**Exercise instructions:** Put each line from the start of the material through the line containing "डब्ल्यूएचओ मानकों से 400 फीसदी ऊ", including that line, into a JSON list of strings, one string per line and with blank lines omitted.

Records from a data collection
________________
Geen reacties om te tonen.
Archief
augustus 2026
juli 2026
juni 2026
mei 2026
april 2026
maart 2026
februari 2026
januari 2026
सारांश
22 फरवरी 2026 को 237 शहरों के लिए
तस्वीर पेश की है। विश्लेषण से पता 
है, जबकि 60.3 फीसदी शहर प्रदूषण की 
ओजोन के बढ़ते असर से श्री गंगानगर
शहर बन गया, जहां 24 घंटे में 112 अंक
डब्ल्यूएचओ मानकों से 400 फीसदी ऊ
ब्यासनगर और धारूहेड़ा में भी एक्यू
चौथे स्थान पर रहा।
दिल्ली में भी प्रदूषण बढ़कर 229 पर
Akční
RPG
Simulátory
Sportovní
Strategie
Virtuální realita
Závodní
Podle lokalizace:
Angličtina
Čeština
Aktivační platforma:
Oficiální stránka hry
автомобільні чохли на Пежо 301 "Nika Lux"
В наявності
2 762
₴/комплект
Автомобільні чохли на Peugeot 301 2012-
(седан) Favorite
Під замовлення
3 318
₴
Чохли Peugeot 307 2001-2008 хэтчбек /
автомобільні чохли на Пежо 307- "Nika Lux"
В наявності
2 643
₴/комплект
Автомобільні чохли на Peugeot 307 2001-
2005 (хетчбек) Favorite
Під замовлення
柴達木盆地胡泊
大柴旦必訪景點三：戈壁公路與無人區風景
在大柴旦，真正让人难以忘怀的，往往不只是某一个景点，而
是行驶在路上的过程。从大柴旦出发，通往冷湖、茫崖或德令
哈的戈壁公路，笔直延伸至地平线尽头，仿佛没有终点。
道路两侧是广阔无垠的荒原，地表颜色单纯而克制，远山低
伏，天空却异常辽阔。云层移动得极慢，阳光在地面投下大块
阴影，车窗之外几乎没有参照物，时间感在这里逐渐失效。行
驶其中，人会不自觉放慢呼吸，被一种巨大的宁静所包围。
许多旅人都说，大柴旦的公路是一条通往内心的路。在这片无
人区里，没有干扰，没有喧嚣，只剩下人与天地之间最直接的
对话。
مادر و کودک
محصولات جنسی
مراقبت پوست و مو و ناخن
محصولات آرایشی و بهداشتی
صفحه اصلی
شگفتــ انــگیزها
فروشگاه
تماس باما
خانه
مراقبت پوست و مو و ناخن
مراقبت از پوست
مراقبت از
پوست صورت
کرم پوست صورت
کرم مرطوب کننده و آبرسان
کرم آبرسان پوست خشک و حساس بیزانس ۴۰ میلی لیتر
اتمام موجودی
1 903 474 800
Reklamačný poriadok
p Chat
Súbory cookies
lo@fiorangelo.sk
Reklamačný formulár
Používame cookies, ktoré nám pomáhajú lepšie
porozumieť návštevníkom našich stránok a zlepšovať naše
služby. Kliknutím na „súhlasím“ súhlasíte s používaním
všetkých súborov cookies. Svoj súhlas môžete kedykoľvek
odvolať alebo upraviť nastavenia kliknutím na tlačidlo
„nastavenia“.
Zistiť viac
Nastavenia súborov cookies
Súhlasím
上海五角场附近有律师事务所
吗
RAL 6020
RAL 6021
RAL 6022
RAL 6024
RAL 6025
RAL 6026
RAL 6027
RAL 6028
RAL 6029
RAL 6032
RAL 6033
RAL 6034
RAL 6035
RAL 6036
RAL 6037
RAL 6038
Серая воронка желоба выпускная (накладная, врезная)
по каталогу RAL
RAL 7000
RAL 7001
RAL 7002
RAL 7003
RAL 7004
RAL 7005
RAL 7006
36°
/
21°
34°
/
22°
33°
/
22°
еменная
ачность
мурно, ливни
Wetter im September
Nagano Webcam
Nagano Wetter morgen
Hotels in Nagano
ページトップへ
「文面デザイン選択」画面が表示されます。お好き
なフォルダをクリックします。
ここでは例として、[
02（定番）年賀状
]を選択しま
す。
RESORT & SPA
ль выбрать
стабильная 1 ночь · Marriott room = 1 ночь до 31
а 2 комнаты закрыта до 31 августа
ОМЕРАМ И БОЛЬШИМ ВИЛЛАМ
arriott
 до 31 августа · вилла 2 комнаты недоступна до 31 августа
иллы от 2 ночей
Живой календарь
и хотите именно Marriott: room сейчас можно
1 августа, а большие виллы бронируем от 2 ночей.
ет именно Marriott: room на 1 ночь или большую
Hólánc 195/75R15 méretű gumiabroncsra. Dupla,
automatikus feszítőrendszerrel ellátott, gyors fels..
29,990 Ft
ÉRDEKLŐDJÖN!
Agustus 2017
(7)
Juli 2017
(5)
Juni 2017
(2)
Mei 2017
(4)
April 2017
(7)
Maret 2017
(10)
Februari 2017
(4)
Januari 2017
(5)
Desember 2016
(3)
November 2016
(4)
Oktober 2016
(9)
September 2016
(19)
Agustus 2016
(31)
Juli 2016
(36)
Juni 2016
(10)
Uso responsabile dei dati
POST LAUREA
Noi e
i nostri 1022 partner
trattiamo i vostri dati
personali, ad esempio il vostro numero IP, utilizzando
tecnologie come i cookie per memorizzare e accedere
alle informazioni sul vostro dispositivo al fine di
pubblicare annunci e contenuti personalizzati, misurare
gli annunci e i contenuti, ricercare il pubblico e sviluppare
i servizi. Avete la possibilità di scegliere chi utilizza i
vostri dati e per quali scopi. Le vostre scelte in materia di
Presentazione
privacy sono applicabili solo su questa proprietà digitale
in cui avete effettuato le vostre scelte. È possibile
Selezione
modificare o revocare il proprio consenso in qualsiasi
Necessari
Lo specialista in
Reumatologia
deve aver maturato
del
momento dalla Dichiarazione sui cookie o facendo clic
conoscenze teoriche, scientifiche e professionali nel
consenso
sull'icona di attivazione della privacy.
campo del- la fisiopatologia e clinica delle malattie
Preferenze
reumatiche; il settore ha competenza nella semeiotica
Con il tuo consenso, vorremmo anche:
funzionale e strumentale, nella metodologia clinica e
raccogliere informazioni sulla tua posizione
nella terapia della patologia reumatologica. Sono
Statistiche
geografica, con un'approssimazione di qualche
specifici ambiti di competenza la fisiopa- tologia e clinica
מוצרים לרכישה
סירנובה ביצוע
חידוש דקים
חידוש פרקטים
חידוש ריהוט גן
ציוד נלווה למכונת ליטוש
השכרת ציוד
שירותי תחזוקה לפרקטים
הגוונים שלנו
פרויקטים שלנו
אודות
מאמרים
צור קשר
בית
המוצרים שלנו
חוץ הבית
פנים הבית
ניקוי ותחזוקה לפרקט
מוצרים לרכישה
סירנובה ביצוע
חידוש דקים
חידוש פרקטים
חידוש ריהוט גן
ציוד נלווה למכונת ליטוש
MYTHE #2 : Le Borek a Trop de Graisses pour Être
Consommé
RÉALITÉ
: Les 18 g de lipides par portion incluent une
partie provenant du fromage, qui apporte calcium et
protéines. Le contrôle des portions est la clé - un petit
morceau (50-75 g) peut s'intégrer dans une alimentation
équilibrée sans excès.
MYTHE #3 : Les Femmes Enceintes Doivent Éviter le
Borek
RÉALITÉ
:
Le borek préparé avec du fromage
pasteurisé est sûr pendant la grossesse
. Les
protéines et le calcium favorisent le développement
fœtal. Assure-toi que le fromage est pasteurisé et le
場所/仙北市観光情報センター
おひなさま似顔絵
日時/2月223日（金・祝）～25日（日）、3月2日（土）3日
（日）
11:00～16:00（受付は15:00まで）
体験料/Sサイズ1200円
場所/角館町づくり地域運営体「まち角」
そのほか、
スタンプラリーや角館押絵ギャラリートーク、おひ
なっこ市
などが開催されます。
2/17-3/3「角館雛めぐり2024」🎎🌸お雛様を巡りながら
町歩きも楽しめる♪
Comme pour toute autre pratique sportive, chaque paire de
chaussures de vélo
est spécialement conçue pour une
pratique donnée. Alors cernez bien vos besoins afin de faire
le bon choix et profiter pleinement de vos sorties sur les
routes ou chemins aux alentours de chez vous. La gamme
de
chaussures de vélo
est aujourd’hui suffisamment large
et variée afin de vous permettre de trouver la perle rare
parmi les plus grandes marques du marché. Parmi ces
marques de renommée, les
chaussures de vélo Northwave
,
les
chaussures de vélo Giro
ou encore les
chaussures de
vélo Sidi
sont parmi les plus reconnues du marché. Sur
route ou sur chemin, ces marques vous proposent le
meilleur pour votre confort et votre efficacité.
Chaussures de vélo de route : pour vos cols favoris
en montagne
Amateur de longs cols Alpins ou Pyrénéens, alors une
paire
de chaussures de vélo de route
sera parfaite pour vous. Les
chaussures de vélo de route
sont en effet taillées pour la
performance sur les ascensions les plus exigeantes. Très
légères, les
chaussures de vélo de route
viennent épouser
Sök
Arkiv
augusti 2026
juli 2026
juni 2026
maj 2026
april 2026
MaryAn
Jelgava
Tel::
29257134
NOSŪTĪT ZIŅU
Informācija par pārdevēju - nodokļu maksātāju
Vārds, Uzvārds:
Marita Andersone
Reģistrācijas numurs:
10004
________________
**Response:**
[
  "Geen reacties om te tonen.",
  "Archief",
  "augustus 2026",
  "juli 2026",
  "juni 2026",
  "mei 2026",
  "april 2026",
  "maart 2026",
  "februari 2026",
  "januari 2026",
  "सारांश",
  "22 फरवरी 2026 को 237 शहरों के लिए",
  "तस्वीर पेश की है। विश्लेषण से पता ",
  "है, जबकि 60.3 फीसदी शहर प्रदूषण की ",
  "ओजोन के बढ़ते असर से श्री गंगानगर",
  "शहर बन गया, जहां 24 घंटे में 112 अंक",
  "डब्ल्यूएचओ मानकों से 400 फीसदी ऊ"
]